In setting premium rates, insurance companies have to make a number of assumptions about the cost of future events, such as the following:

  • the amount of benefits they are likely to pay out

  • how many policies will lapse for nonpayment of premiums or due to death

  • the cost of administering the policy, including profit and risk charges

  • investment returns on the company's assets

  • the rate of usage of long-term care services

In addition, unanticipated changes in medical care, social programs, and consumer behavior can have a big impact on the rate of usage of long-term care services, which may result in the original premium rate being inadequate to cover the costs.

Any company must have a goal of setting the premium rates high enough to cover the costs, but low enough to attract buyers.

The Department of Commerce, which must approve all premium rate increases, employs an actuary who reviews each company's rates and the supporting documentation to decide whether they may be excessive or insufficient to cover anticipated costs. Premium increases must be justified by detailed actuarial documentation about the company's experience compared to its previous assumptions.

Why are premium rates increasing?

Most companies have experienced significant negative financial effects from changes in interest rates and lapse rates.
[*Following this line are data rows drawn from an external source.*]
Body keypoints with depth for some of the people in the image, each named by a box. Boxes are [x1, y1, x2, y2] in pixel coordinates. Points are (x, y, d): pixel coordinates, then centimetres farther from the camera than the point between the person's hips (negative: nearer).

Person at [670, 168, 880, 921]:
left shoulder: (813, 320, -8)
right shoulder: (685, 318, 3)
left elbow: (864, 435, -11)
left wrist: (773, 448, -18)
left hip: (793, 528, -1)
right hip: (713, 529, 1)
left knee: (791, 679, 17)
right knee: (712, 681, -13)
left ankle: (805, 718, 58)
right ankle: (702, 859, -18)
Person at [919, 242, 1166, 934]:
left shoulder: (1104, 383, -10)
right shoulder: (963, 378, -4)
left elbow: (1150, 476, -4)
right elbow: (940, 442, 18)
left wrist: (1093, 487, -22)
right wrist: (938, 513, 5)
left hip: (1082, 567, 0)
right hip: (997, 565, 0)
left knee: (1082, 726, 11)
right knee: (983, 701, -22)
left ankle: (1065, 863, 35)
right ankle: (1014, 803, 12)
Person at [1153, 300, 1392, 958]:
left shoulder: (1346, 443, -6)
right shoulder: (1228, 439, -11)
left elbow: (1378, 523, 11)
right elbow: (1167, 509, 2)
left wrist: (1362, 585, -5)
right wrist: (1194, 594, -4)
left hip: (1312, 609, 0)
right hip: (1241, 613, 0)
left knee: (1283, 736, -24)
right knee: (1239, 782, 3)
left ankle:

Ten years ago, a typical long-term interest rate assumption might have been around 7% to 9%. It was impossible to foresee that long-term interest rates would drop to about half of that level.
Since earnings on assets provide a much of the money to pay claims, this affected the needed rates.
In addition, policy lapse rates--the proportion of policyholders that stop paying premiums and let their policies terminate each year--were formerly about 10% to 15% of policies each year for the first few years after policy issue, and 4% to 6% in later years. However, typical lapse rates are much lower now. When a policyholder lapses his or her policy (unless the policy included a nonforfeiture benefit), most of the premiums that were paid can go toward other policyholders' claims.
Companies anticipated higher lapses when they originally set the premium rates, but those premium rates are now likely to be insufficient to cover claims.
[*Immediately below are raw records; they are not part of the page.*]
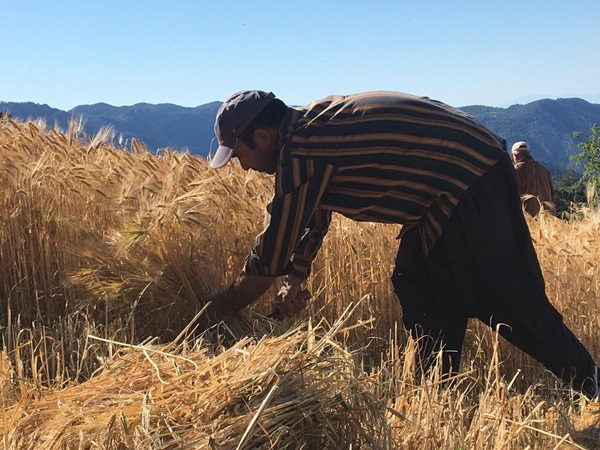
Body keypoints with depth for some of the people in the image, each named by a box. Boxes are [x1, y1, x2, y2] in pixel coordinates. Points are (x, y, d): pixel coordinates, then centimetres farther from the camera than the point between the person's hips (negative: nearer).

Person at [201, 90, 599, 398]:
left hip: (470, 182, -10)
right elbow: (312, 220, 20)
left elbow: (270, 257, -15)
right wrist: (295, 281, 11)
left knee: (512, 301, -4)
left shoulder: (300, 153, -20)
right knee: (417, 287, 11)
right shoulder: (309, 125, 10)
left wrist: (212, 316, -3)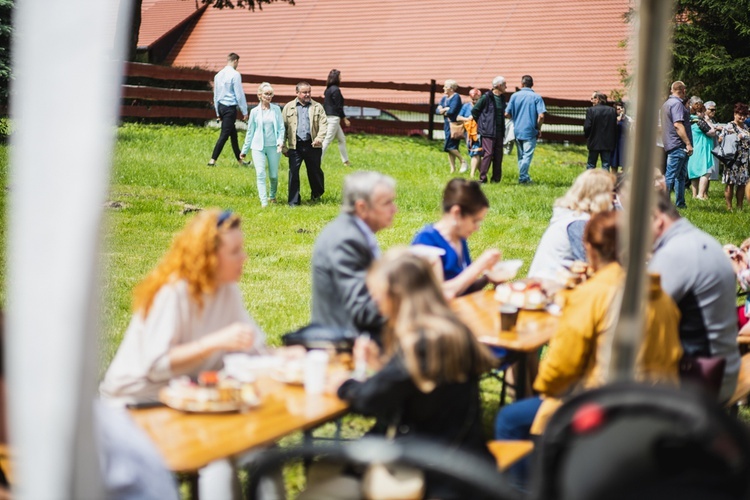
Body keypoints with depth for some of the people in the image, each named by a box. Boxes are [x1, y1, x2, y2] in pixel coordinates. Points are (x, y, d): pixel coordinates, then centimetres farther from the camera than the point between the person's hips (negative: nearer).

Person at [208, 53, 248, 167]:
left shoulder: (218, 75, 11)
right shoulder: (235, 75, -12)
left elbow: (216, 94, 17)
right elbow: (239, 95, -11)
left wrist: (218, 112, 24)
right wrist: (244, 111, -3)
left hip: (221, 106, 8)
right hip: (230, 107, -8)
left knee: (233, 134, 17)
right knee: (224, 135, -6)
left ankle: (239, 160, 24)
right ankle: (212, 160, -9)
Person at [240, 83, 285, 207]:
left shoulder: (276, 109, 4)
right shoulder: (255, 111, 4)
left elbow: (281, 127, 3)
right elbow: (250, 131, 10)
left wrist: (280, 141, -14)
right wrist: (244, 150, 13)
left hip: (273, 146, 0)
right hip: (258, 147, 0)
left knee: (273, 175, 5)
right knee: (260, 175, -11)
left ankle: (272, 196, 32)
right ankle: (264, 202, -13)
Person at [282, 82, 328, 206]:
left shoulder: (317, 107, 7)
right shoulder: (289, 107, 6)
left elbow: (324, 123, -1)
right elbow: (283, 127, 6)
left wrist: (319, 138, -18)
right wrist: (283, 146, 1)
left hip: (312, 145, 1)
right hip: (295, 146, 0)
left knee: (314, 171, 10)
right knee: (293, 172, -6)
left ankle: (316, 194, 35)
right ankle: (294, 200, 0)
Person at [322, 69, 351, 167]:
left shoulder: (328, 89, 11)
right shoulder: (336, 90, -15)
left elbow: (325, 104, 15)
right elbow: (338, 106, -16)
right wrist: (345, 119, -9)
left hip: (328, 117, 10)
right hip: (334, 117, -10)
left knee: (342, 139, 17)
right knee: (327, 140, -8)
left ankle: (345, 161, 23)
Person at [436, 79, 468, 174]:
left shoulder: (456, 97, -11)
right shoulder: (444, 98, 14)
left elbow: (452, 111, -21)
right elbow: (438, 110, 7)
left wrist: (443, 111, -3)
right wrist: (446, 109, -12)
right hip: (447, 124, 9)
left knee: (450, 146, -14)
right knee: (451, 148, 8)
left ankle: (463, 162, -3)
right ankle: (453, 169, 12)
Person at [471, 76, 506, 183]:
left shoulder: (502, 98, 12)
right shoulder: (486, 97, -9)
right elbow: (474, 110, -3)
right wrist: (481, 123, 2)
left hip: (499, 131, 7)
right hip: (488, 131, -7)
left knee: (498, 155, 7)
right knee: (488, 153, -11)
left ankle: (496, 178, 13)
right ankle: (482, 178, -7)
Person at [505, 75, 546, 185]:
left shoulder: (514, 96, 2)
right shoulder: (536, 97, -5)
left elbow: (507, 114, 1)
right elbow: (541, 116, -14)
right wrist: (539, 129, 2)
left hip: (517, 130, 3)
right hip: (530, 131, -3)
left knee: (521, 155, 15)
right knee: (527, 155, -1)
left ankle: (524, 177, 20)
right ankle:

Changes in the frequency and intensity of usage of nursing homes and home health care can also affect the rates, but such changes don't appear to have had much of an impact. Companies have generally not reported increases in such use, and most companies don't have enough claims experience for statistical credibility. A few companies have experienced higher levels of usage, but there may be such factors as different levels of underwriting rather than changes in average usage.